The curriculum consists not only of courses, but also of daily meeting for worship, our shared work, individual spiritual nurture, reflection groups, social witness opportunities, and community life itself. We affirm the profound link between contemplation and action, between body and soul, between deep engagement in the world and care for the life of the Spirit.
While Pendle Hill does not give grades or confer credentials, some schools may give credit for work done here if the student desires and pursues that option.
Service
Worship and study find expression in service and social witness. Pendle Hill’s educational program supports a “contemplative/active” community where we strive to live the Quaker testimonies concerning peace, integrity, equality, and simplicity. We recognize that service is reciprocal – those who seek to serve others often find that they are the ones who receive the most.
Community
The creation of community lies at the core of the Pendle Hill resident experience. This is a joy as well as an opportunity to grow, requiring mindfulness and discernment. The process begins during orientation, a full week at the start of each term when practical information is shared, relationships begin, and specific courses and schedules are chosen. Throughout the term, the formal schedule of work, worship, and study is supplemented by additional activities – both planned and spontaneous, many initiated and led by students.

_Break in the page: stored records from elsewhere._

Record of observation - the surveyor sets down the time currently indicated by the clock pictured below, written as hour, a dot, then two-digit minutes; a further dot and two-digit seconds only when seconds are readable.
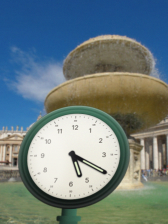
5.20
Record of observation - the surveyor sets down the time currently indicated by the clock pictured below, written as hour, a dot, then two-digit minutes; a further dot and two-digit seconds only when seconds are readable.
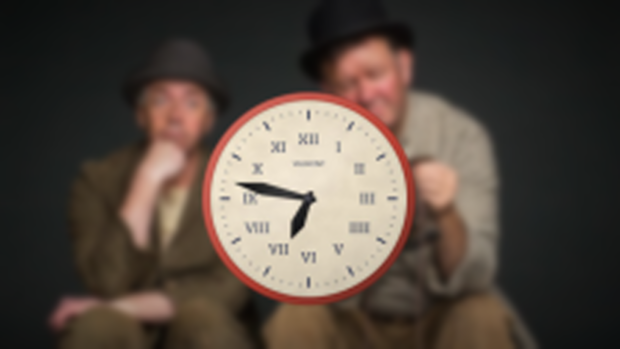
6.47
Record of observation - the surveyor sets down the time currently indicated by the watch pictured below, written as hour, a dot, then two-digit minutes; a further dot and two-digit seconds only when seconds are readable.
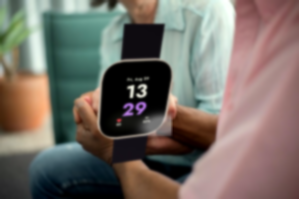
13.29
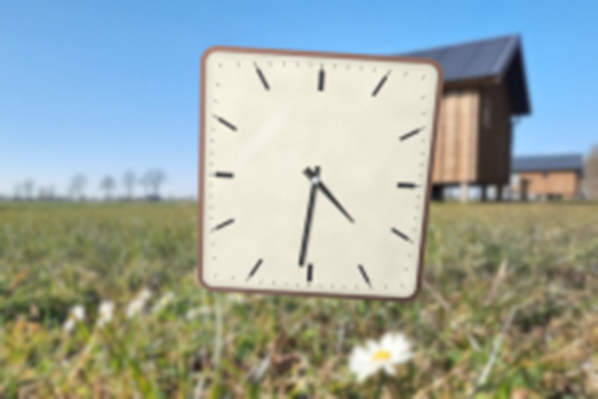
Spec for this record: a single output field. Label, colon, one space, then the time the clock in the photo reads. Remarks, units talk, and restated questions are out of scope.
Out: 4:31
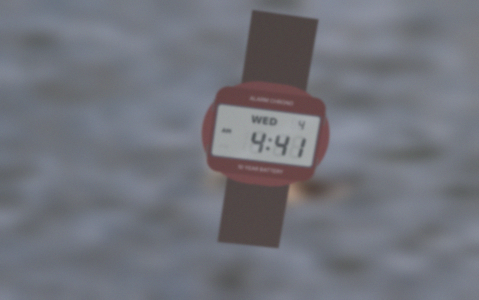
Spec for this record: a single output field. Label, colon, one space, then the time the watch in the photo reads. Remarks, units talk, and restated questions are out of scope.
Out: 4:41
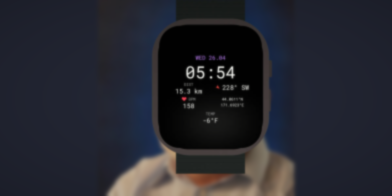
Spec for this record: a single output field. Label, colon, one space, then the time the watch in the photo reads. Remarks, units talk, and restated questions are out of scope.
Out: 5:54
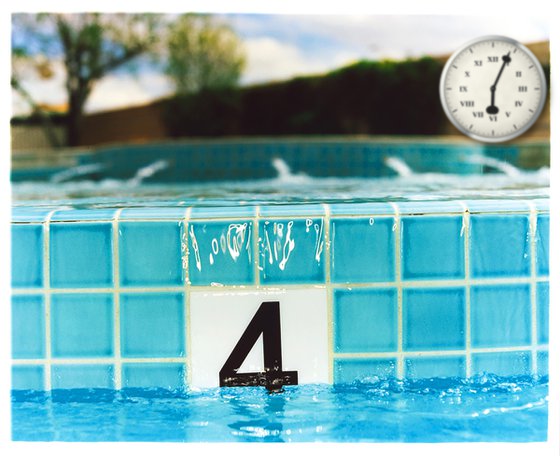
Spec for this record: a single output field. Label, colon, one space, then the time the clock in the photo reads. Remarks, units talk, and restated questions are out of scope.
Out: 6:04
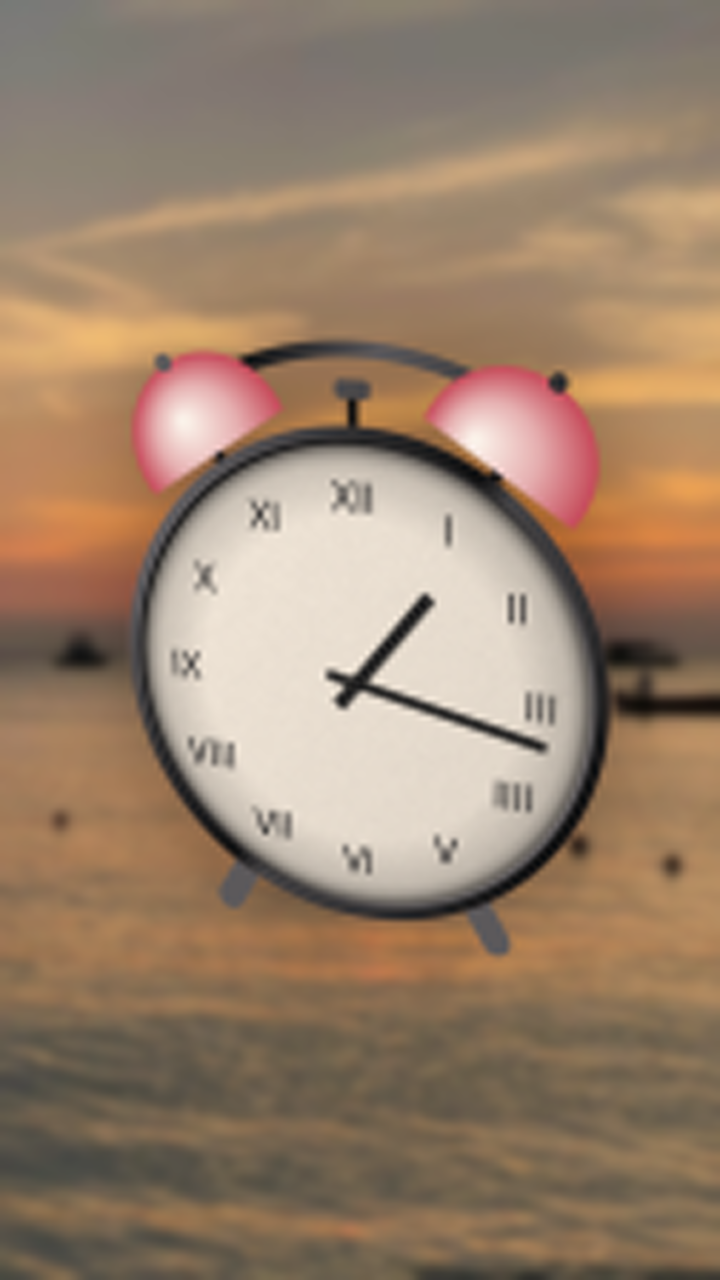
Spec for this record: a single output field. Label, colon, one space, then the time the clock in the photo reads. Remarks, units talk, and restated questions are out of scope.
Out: 1:17
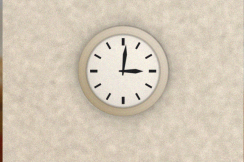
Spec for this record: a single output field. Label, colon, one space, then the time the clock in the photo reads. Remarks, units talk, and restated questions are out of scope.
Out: 3:01
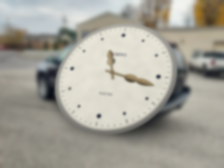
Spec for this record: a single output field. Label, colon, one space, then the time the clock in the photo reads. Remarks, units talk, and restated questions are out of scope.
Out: 11:17
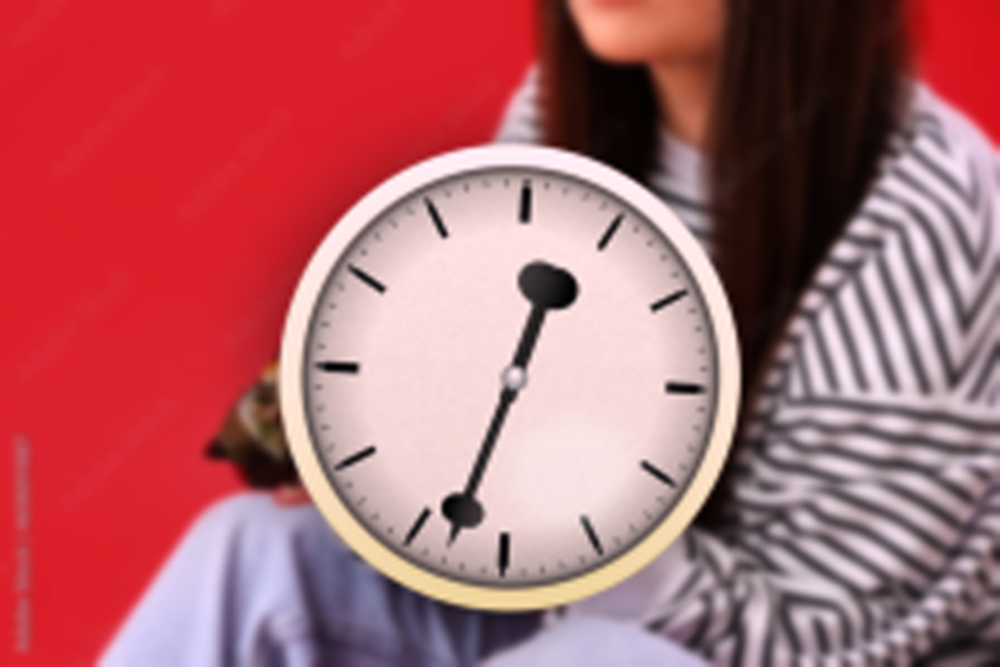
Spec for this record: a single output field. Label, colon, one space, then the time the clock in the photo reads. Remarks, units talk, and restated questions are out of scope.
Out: 12:33
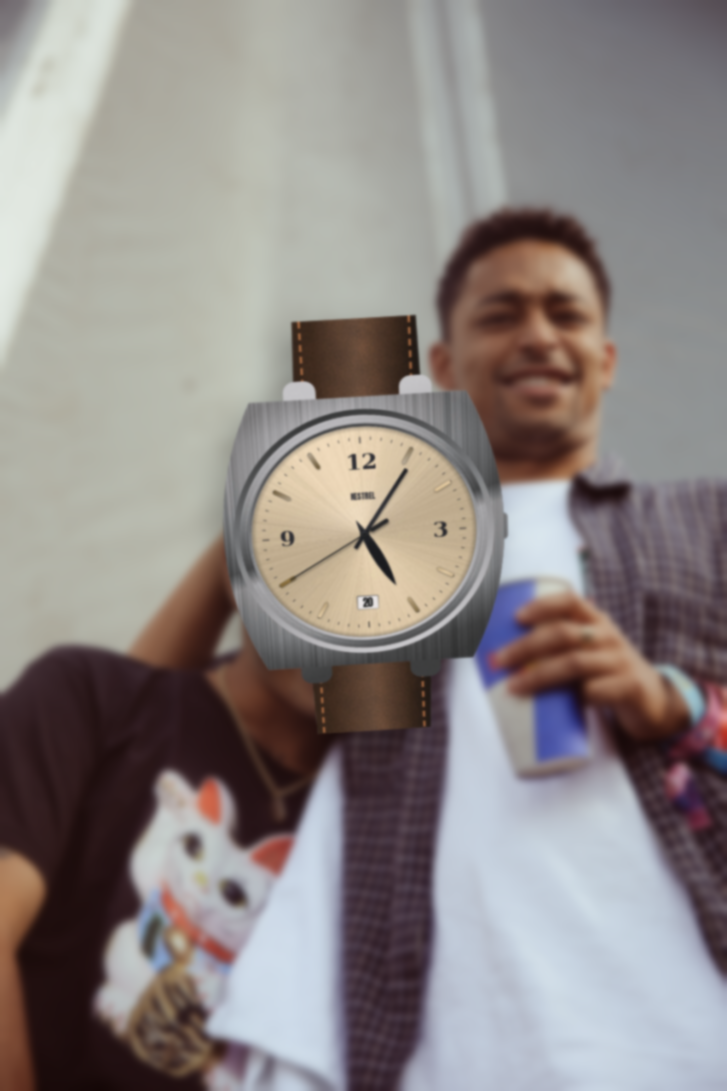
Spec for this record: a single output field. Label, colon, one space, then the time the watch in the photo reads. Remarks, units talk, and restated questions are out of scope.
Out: 5:05:40
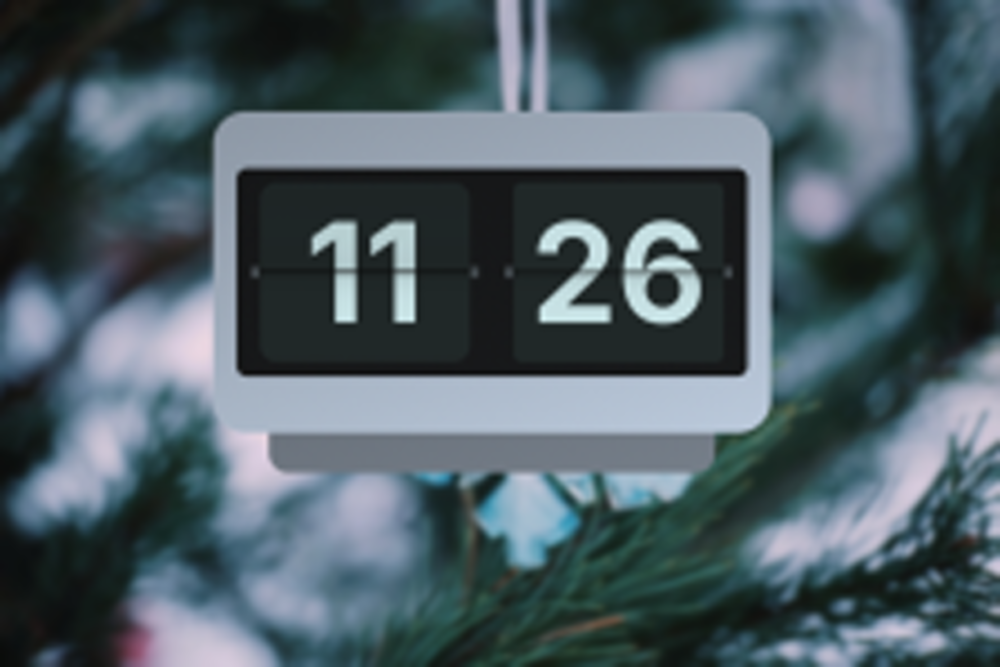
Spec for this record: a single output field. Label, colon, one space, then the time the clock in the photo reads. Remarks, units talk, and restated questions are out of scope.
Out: 11:26
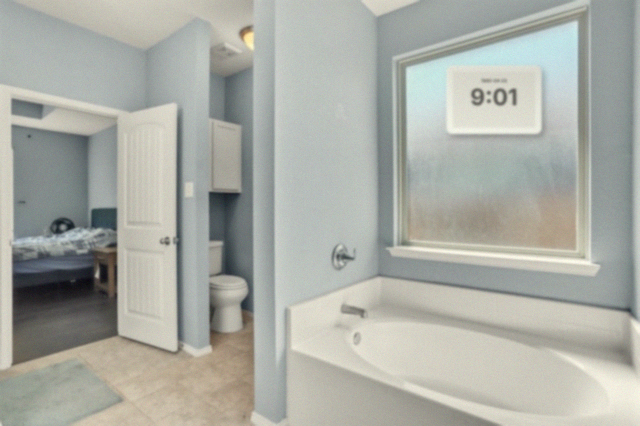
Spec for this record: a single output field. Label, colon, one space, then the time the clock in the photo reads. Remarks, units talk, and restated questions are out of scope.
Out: 9:01
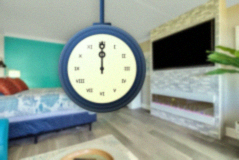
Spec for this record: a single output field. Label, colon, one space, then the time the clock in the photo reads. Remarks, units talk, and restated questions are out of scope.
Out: 12:00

In this rich environment, each student needs to seek an appropriate balance between community engagement and solitude, activity and contemplation, conversation and silence, while meeting responsibilities to the group as a whole.
Three to four times each term the resident community gathers for Community Meeting, an opportunity to discuss issues of common concern, build relationships, share information, and make corporate decisions.
Festival Week
The final week of each term is a time to share the fruits of our work and celebrate the bonds of community. Presentations by individual students and groups take many forms: papers or other written work, craft exhibits, and presentations in music, dance, poetry, and drama.